EXERCISE PROMPT: Which of the lines below include the word "Hoge"? Pull each one out.

SOURCE DATA:

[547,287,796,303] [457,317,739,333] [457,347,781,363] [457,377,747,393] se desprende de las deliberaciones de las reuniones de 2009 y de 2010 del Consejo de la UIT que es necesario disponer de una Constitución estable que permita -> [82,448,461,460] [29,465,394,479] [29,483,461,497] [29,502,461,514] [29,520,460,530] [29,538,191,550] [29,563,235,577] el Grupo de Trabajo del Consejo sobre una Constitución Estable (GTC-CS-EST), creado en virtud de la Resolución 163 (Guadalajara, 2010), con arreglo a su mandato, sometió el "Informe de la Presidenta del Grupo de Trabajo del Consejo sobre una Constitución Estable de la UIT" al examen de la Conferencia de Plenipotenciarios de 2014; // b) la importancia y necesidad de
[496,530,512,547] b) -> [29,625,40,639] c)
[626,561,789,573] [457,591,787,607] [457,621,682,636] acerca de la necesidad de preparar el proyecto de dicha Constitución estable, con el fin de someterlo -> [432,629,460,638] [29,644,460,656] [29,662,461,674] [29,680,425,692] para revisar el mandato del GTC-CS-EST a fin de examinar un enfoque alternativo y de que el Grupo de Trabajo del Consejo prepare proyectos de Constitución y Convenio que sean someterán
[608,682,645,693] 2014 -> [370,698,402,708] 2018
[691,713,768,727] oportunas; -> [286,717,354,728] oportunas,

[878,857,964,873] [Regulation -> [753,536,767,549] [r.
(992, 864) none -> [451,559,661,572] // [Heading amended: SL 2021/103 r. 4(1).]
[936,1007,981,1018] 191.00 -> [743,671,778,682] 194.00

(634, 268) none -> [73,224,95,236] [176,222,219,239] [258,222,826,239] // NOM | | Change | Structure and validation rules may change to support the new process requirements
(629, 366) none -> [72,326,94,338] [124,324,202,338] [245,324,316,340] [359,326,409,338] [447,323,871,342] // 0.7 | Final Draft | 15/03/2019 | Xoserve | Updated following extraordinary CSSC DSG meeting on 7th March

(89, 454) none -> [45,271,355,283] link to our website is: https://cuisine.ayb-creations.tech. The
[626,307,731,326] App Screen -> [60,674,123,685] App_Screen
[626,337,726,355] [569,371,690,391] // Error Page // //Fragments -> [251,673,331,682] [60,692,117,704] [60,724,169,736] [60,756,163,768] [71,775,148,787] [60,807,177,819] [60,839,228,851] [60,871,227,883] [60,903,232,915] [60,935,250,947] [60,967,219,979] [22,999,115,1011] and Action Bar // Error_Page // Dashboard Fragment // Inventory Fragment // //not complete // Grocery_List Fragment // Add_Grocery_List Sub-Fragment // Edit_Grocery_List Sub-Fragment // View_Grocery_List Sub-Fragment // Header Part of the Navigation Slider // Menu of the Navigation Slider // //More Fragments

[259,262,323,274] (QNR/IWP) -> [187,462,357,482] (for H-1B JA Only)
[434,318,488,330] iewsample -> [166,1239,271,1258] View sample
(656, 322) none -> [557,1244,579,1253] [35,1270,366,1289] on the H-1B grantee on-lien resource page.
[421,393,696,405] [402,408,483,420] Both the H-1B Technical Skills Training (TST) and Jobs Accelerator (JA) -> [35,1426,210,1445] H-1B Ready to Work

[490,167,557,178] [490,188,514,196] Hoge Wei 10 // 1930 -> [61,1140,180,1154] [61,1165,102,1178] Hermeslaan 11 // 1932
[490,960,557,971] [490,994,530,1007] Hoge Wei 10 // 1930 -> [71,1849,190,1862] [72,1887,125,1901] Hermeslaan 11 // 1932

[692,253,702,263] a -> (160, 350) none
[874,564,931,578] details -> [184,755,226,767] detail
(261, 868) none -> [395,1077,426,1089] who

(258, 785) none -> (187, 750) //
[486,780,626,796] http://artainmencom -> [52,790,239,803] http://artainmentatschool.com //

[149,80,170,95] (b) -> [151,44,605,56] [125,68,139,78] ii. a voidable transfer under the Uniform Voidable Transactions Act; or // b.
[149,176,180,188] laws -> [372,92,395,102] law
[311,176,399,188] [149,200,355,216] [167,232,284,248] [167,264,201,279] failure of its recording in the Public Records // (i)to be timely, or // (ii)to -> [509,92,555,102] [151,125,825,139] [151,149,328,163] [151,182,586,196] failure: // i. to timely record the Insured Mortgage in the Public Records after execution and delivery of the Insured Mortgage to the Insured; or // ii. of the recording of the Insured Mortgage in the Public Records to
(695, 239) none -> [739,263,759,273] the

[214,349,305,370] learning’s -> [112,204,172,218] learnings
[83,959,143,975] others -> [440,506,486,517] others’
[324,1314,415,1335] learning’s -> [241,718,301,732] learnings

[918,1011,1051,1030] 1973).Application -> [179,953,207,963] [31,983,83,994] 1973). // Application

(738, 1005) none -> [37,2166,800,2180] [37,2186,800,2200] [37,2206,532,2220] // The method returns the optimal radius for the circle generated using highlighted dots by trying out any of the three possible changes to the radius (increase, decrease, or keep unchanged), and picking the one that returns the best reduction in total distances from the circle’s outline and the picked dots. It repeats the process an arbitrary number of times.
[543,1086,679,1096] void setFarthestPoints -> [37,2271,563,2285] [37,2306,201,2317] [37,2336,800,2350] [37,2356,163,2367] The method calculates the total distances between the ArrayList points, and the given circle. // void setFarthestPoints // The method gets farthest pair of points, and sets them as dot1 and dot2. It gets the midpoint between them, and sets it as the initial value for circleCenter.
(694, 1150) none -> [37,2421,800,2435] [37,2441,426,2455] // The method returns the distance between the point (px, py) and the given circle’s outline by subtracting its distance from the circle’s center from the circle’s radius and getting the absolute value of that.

PROBLEM SOLUTION:
[490,167,557,178] [490,188,514,196] Hoge Wei 10 // 1930 -> [61,1140,180,1154] [61,1165,102,1178] Hermeslaan 11 // 1932
[490,960,557,971] [490,994,530,1007] Hoge Wei 10 // 1930 -> [71,1849,190,1862] [72,1887,125,1901] Hermeslaan 11 // 1932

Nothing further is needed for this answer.